Clay Shirky has produced another piece of what should be required reading for journalists, this time arguing the benefits of different news organizations trying many different things to either raise new revenue or reduce the cost of reporting. Much of the argument repeats the plain-English explanation of the economic underpinnings of the news industry and why those underpinnings no longer make the sense they did decades ago, but it bears repeating because of the many who still focus only on what the newsroom has lost and on so-called buzzwords that don’t fit traditional notions of journalism. Shirky rounds it up aptly:
“If we adopt the radical view that what seems to be happening is actually happening, then a crisis in reporting isn’t something that might take place in the future. A 30% reduction in newsroom staff, with more to come, means this is the crisis, right now. Any way of creating news that gets cost below income, however odd, is a good way, and any way that doesn’t, however hallowed, is bad.
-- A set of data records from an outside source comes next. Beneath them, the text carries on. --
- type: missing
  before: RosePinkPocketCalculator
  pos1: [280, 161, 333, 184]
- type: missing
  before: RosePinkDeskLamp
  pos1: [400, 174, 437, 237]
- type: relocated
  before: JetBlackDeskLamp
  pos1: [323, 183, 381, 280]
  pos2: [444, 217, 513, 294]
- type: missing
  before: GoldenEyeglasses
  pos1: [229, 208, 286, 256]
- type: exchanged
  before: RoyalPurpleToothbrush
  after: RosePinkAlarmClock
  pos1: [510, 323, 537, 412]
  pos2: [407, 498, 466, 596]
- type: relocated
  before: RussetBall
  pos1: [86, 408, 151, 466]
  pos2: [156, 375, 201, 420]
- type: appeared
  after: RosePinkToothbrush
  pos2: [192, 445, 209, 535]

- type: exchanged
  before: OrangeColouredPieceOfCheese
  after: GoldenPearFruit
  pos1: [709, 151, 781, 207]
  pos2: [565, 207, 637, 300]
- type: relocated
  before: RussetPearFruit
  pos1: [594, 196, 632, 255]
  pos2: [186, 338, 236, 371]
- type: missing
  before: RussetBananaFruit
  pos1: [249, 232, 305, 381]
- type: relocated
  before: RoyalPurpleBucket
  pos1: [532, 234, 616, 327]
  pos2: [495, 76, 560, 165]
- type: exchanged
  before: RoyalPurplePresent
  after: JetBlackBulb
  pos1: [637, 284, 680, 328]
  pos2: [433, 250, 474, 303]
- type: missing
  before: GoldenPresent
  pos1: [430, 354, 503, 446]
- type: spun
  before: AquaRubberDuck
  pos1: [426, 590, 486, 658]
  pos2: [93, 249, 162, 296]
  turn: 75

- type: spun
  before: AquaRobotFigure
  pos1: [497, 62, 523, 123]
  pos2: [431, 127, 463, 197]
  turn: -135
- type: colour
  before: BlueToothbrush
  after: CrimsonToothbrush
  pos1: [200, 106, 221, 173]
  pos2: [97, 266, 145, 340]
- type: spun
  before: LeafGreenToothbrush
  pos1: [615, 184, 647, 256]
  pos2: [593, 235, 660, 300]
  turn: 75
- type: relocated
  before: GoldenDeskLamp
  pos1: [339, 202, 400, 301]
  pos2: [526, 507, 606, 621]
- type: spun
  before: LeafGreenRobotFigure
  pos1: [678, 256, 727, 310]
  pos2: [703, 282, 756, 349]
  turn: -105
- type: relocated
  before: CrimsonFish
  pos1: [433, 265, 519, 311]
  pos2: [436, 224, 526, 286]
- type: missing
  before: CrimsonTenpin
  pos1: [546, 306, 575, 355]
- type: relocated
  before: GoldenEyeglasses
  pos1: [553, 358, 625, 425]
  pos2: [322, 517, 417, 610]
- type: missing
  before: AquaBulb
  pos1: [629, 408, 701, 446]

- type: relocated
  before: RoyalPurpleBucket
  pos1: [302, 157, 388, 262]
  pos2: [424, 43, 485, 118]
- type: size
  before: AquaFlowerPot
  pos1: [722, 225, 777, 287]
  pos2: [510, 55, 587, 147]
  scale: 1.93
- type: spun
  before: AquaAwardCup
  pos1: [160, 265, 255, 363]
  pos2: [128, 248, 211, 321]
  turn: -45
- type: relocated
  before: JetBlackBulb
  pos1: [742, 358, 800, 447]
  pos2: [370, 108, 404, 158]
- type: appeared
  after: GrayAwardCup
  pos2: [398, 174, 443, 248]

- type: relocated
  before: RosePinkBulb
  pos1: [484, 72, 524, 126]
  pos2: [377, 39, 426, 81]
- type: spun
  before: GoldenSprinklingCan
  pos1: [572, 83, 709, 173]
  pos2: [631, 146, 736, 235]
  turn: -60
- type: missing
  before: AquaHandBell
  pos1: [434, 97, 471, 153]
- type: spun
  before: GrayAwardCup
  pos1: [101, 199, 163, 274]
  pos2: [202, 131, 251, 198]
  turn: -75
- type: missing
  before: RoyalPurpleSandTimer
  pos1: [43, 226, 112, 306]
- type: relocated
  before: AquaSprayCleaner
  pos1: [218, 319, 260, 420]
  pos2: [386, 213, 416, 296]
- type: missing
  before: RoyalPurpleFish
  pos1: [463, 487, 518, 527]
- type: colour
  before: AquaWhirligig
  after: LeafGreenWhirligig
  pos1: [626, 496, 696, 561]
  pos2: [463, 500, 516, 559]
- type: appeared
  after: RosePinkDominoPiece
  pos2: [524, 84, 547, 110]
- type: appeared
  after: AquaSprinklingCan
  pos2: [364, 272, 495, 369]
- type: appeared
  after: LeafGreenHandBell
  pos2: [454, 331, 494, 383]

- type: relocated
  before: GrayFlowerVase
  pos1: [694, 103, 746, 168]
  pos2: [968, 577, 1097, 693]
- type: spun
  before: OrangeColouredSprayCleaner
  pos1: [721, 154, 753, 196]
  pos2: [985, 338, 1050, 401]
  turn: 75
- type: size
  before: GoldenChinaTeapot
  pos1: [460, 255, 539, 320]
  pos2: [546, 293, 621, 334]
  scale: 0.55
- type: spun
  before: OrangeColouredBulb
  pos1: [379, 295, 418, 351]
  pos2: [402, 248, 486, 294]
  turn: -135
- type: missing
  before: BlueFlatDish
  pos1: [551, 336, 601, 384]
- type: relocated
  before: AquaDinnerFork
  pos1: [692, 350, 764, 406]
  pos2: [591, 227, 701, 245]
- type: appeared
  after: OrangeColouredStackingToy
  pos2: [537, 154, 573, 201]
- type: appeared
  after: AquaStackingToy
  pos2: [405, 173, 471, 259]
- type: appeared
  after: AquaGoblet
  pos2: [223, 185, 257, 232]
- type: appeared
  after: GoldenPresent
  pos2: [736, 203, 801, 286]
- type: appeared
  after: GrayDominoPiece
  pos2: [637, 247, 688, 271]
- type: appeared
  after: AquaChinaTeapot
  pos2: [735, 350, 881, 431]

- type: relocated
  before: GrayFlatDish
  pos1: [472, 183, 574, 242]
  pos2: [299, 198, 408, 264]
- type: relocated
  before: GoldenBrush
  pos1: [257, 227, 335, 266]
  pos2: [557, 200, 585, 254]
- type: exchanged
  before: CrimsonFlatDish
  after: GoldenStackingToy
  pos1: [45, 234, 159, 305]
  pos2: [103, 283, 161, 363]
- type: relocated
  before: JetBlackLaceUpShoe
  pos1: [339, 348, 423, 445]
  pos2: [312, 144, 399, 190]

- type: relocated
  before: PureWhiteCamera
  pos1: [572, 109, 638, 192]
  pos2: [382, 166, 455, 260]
“Having one kind of institution do most of the reporting for most communities in the US seemed like a great idea right up until it seemed like a single point of failure. As that failure spreads, the news ecosystem isn’t just getting more chaotic, we need it to be more chaotic, because we need multiple competing approaches. It isn’t newspapers we should be worrying about, but news, and there are many more ways of getting and reporting the news that we haven’t tried than that we have.”
7/11/2011 UPDATE: The Economist has an interesting series of stories on the evolution of the news industry. Particularly interesting is the installment Coming Full Circle, which argues that the Internet, “by undermining the mass media’s business models, that technology is in many ways returning the industry to the more vibrant, freewheeling and discursive ways of the pre-industrial era.”